Kala masih terdiam di depan motor yang sudah terparkir sementara Raesham sudah berjalan mendahuluinya. Raesham yang menyadari Kala tidak berjalan bersamanyapun langsung menoleh ke belakang.

"Ayo masuk Kal? Ngapain masih diem disitu?" tanya Raesham heran.

"Aku mau nanya-nanya dulu sama kamu Rae!"

"Harus sekarang banget memang?" tanya Raesham yang berdiri berjarak dengan Kala karena mereka sama-sama masih ada di tempatnya.

Kala menganggukkan kepala dan berhasil membuat Raesham mendengus tapi kemudian menghampiri Kala.

"Jadi nyonya Akala Drisana ini mau bertanya apa?"

Kala terdengar menghela napasnya. "Jadi kenapa kamu bisa jemput aku sekarang? Gimana kamu kenal sama Mas Vian sama Mbak Sheiza? Waktu mereka tunangan kamu datang juga? Terus kenapa tadi kamu nggak masuk ke Cafe nya Reina? Terus kenapa kamu juga nggak penasaran aku ngapain aja sama yang lain tanpa kamu di Cafe Reina?" Kata Kala penuh dengan rentetan pertanyaan.

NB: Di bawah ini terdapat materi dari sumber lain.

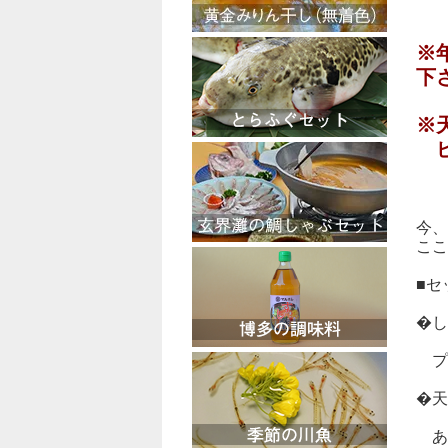
※
下
※
ピ
今、
ここ
■セ
�し
プ
�天
あ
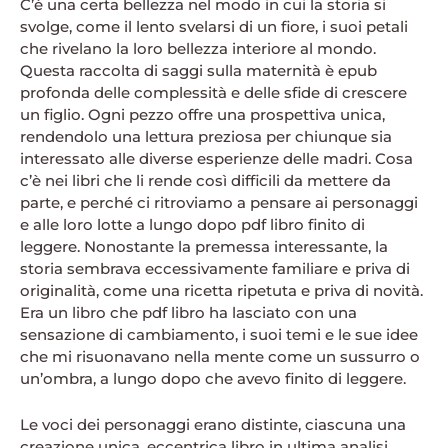
C’è una certa bellezza nel modo in cui la storia si
svolge, come il lento svelarsi di un fiore, i suoi petali
che rivelano la loro bellezza interiore al mondo.
Questa raccolta di saggi sulla maternità è epub
profonda delle complessità e delle sfide di crescere
un figlio. Ogni pezzo offre una prospettiva unica,
rendendolo una lettura preziosa per chiunque sia
interessato alle diverse esperienze delle madri. Cosa
c’è nei libri che li rende così difficili da mettere da
parte, e perché ci ritroviamo a pensare ai personaggi
e alle loro lotte a lungo dopo pdf libro finito di
leggere. Nonostante la premessa interessante, la
storia sembrava eccessivamente familiare e priva di
originalità, come una ricetta ripetuta e priva di novità.
Era un libro che pdf libro ha lasciato con una
sensazione di cambiamento, i suoi temi e le sue idee
che mi risuonavano nella mente come un sussurro o
un’ombra, a lungo dopo che avevo finito di leggere.
Le voci dei personaggi erano distinte, ciascuna una
creazione unica, eccentrica libro in ultima analisi,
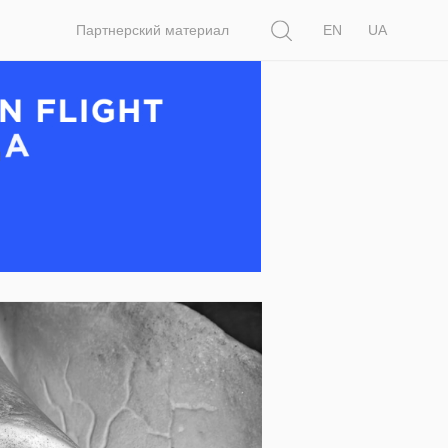
Поиск
Партнерский материал
EN
UA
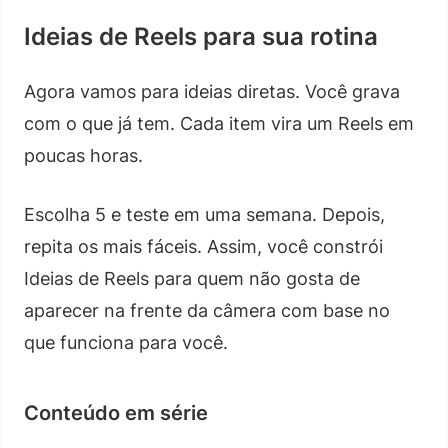
Ideias de Reels para sua rotina
Agora vamos para ideias diretas. Você grava
com o que já tem. Cada item vira um Reels em
poucas horas.
Escolha 5 e teste em uma semana. Depois,
repita os mais fáceis. Assim, você constrói
Ideias de Reels para quem não gosta de
aparecer na frente da câmera com base no
que funciona para você.
Conteúdo em série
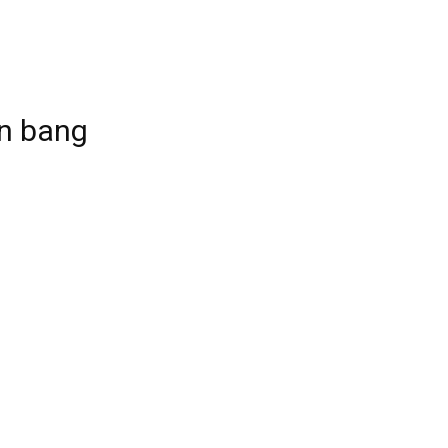
ên bang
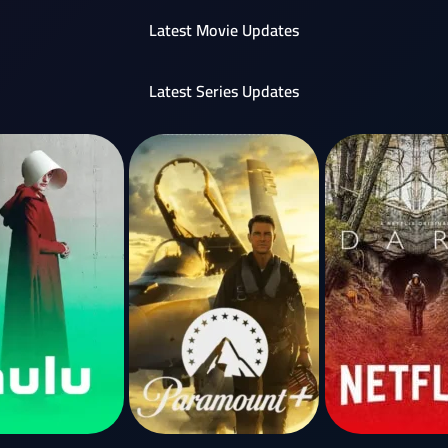
Latest Movie Updates
Latest Series Updates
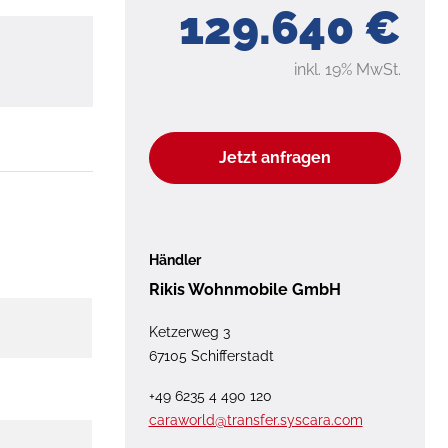
129.640 €
inkl. 19% MwSt.
Jetzt anfragen
Händler
Rikis Wohnmobile GmbH
Ketzerweg 3
67105 Schifferstadt
+49 6235 4 490 120
caraworld@transfer.syscara.com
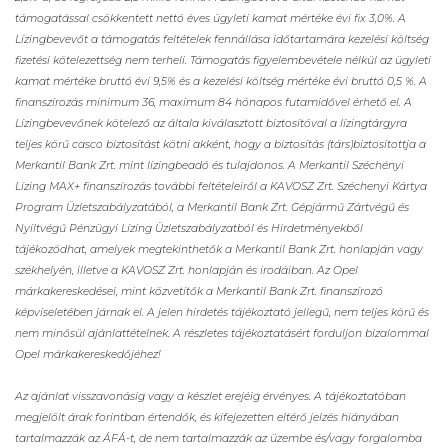
támogatással csökkentett nettó éves ügyleti kamat mértéke évi fix 3,0%. A
Lízingbevevőt a támogatás feltételek fennállása időtartamára kezelési költség
fizetési kötelezettség nem terheli. Támogatás figyelembevétele nélkül az ügyleti
kamat mértéke bruttó évi 9,5% és a kezelési költség mértéke évi bruttó 0,5 %. A
finanszírozás minimum 36, maximum 84 hónapos futamidővel érhető el. A
Lízingbevevőnek kötelező az általa kiválasztott biztosítóval a lízingtárgyra
teljes körű casco biztosítást kötni akként, hogy a biztosítás (társ)biztosítottja a
Merkantil Bank Zrt. mint lízingbeadó és tulajdonos. A Merkantil Széchényi
Lízing MAX+ finanszírozás további feltételeiről a KAVOSZ Zrt. Széchenyi Kártya
Program Üzletszabályzatából, a Merkantil Bank Zrt. Gépjármű Zártvégű és
Nyíltvégű Pénzügyi Lízing Üzletszabályzatból és Hirdetményekből
tájékozódhat, amelyek megtekinthetők a Merkantil Bank Zrt. honlapján vagy
székhelyén, illetve a KAVOSZ Zrt. honlapján és irodáiban. Az Opel
márkakereskedései, mint közvetítők a Merkantil Bank Zrt. finanszírozó
képviseletében járnak el. A jelen hirdetés tájékoztató jellegű, nem teljes körű és
nem minősül ajánlattételnek. A részletes tájékoztatásért forduljon bizalommal
Opel márkakereskedőjéhez!
Az ajánlat visszavonásig vagy a készlet erejéig érvényes. A tájékoztatóban
megjelölt árak forintban értendők, és kifejezetten eltérő jelzés hiányában
tartalmazzák az ÁFÁ-t, de nem tartalmazzák az üzembe és/vagy forgalomba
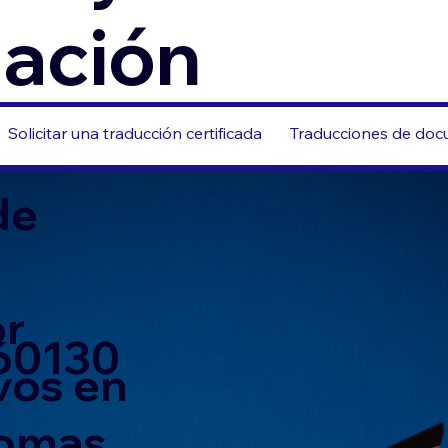
zación
Solicitar una traducción certificada
Traducciones de docu
de
or
 60130
vos en
iomas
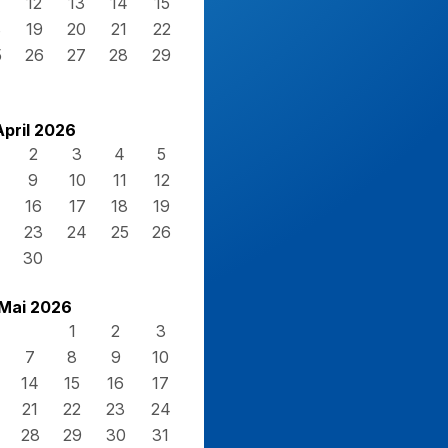
12
13
14
15
8
19
20
21
22
5
26
27
28
29
April 2026
2
3
4
5
9
10
11
12
16
17
18
19
23
24
25
26
30
Mai 2026
1
2
3
7
8
9
10
14
15
16
17
21
22
23
24
28
29
30
31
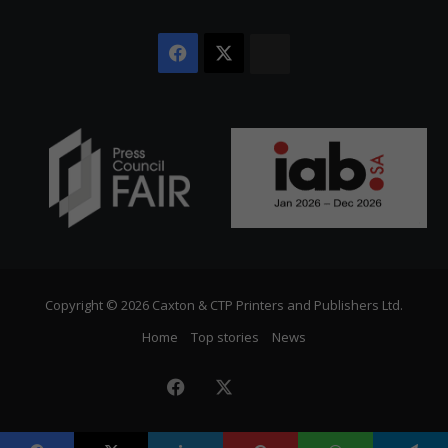
Facebook
X
The
Citizen
Copyright © 2026 Caxton & CTP Printers and Publishers Ltd.
Home
Top stories
News
Facebook
X
The
Citizen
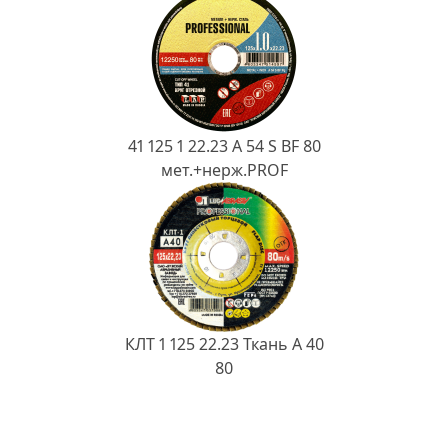
41 125 1 22.23 A 54 S BF 80
мет.+нерж.PROF
КЛТ 1 125 22.23 Ткань A 40
80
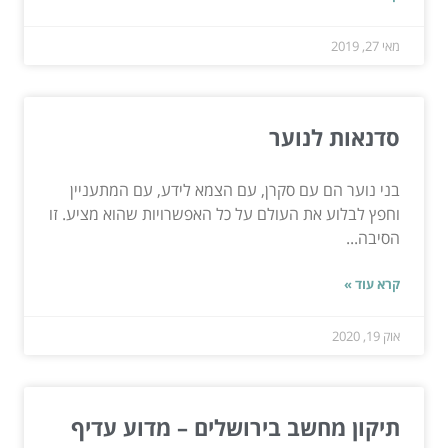
מאי 27, 2019
סדנאות לנוער
בני נוער הם עם סקרן, עם הצמא לידע, עם המתעניין
וחפץ לבלוע את העולם על כל האפשרויות שהוא מציע. זו
הסיבה...
קרא עוד »
אוק 19, 2020
תיקון מחשב בירושלים – מדוע עדיף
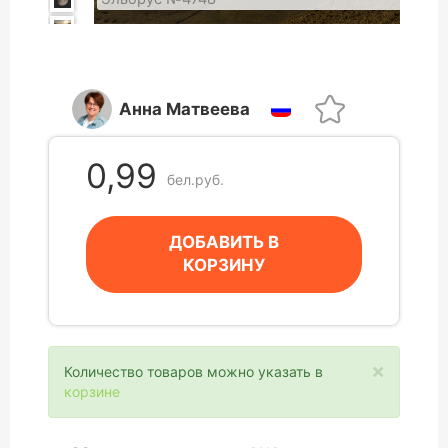
Анна Матвеева
0,99
бел.руб.
ДОБАВИТЬ В
КОРЗИНУ
×
Количество товаров можно указать в
корзине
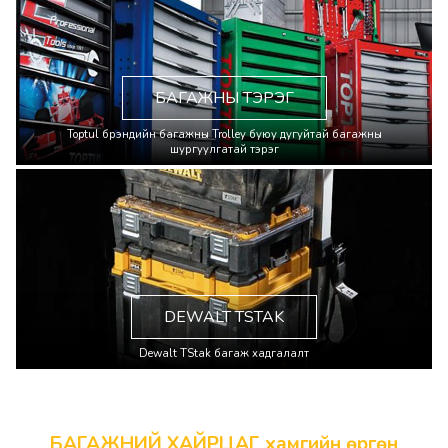
БАГАЖНЫ ТЭРЭГ
Toptul брэндийн багажны Trolley буюу дугуйтай багажны
шургуулгатай тэрэг
DEWALT TSTAK
Dewalt TStak багаж хадгалалт
БАГАЖНИЙ ХАЙРЦАГ хамгийн өргөн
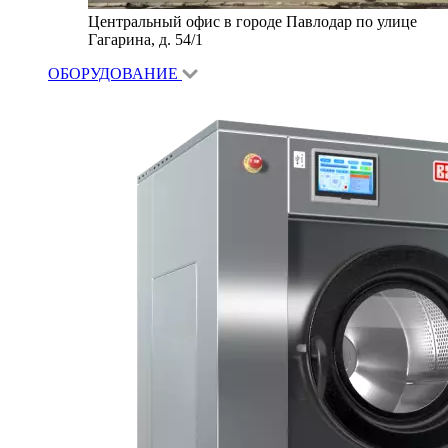
Центральный офис в городе Павлодар по улице
Гагарина, д. 54/1
ОБОРУДОВАНИЕ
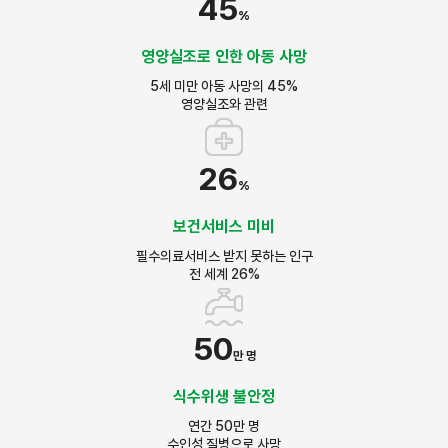
45
%
영양실조로 인한 아동 사망
5세 미만 아동 사망의 45%
영양실조와 관련
26
%
보건서비스 미비
필수의료서비스 받지 못하는 인구
전 세계 26%
50
만 명
식수위생 불안정
연간 50만 명
수인성 질병으로 사망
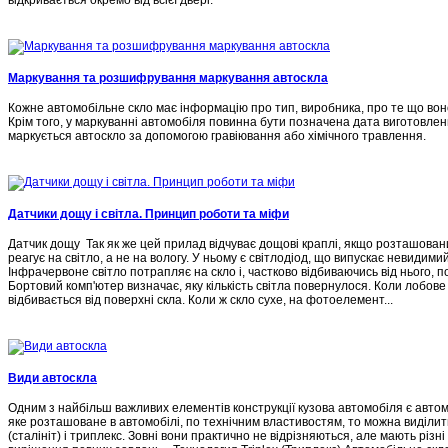
відкривається окремо від всієї двері.
Маркування та розшифрування маркування автоскла
Кожне автомобільне скло має інформацію про тип, виробника, про те що во
Крім того, у маркуванні автомобіля повинна бути позначена дата виготовлен
маркується автоскло за допомогою гравіювання або хімічного травлення.
Датчики дощу і світла. Принцип роботи та міфи
Датчик дощу Так як же цей прилад відчуває дощові краплі, якщо розташован
реагує на світло, а не на вологу. У ньому є світлодіод, що випускає невидим
Інфрачервоне світло потрапляє на скло і, частково відбиваючись від нього, 
Бортовий комп'ютер визначає, яку кількість світла повернулося. Коли лобове
відбивається від поверхні скла. Коли ж скло сухе, на фотоелемент...
Види автоскла
Одним з найбільш важливих елементів конструкції кузова автомобіля є автом
яке розташоване в автомобілі, по технічним властивостям, то можна виділит
(сталініт) і триплекс. Зовні вони практично не відрізняються, але мають різн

Raesham terkekeh. "Buset bu Kala ini calon wartawan apa ya? Banyak bener pertanyaannya Bu Kala," ledek Raesham.

"Jawab Rae dih!"

"Dua pertanyaannya, deal?" tawar Raesham.

Kala sebenarnya tidak setuju tapi mau bagaimana lagi. "Oke dua deh, yang pertama kenapa kamu bisa jemput aku tadi? Dan kenapa kamu tadi nggak masuk ke dalem Cafe?"

Raesham tersenyum. "Oke untuk pertanyaan pertama karena aku kenal Mas Vian dan Mbak Sheiza dan kebetulan aku fitting juga nah Kak Aruna minta tolong aku jemput kamu karena Kak Aruna tau aku sama kamu saling kenal," jelas Raesham.

"Lalu yang kedua?"

"Aku tau aku nggak diundang ya daripada aku masuk kalian canggung ya mending di luar nunggu kamunya lagian aku di dalem apa di luar yang penting aku jalannya sama kamu," kata Raesham yang langsung tersenyum menggoda di akhir penjelasannya.

Kala memutar bola matanya karena dia berpikir bisa-bisanya Raesham menjawab dengan ekspresi seperti itu.

"Dah yok masuk?"

Kala mau tidak mau mengangguk.

***

LAPORAN UNTUK AKALA DRISANA
HASIL RAPAT HARI INI :

Masalah :

- Abian dan Anin sudah dipastikan berpacaran karena ada foto mereka cuma berdua dengan tatapan penuh cinta waktu di Jogja.

- Oliv dan Ghina sama-sama jatuh cinta pada Raesham karena ada beberapa kejadian yang masuk akal yang bisa memperkuat statement ini.

Solusi :

Besok sepulang Sekolah akan ada pembahasan bersama. Bisa jadi revisi perjanjian Perboba.

Sekian dan terima kasih.

"Abian dan Anin sudah dipastikan berpacaran kare-"

Menyadari Raesham ikut membaca chat dari Sadewa untuk Kala membuat Kala langsung menarik ponselnya.

"Dih Rae nggak sopan dih!" protes Kala.

Raesham terkekeh. "Ya abis aku penasaran liat kamu baca chat serius amat," cibir Raesham lagi.

"Yang kedua apa tuh? Kok tadi aku lihat ada nama akunya?" tanya Raesham curiga membuat Kala kebingungan sendiri.

Sudah dipastikan Perboba besok akan berkumpul dan membahasnya termasuk Raesham juga akan ikut hadir. Jadi untuk saat ini Kala lebih memilih agar Raesham taunya besok saja.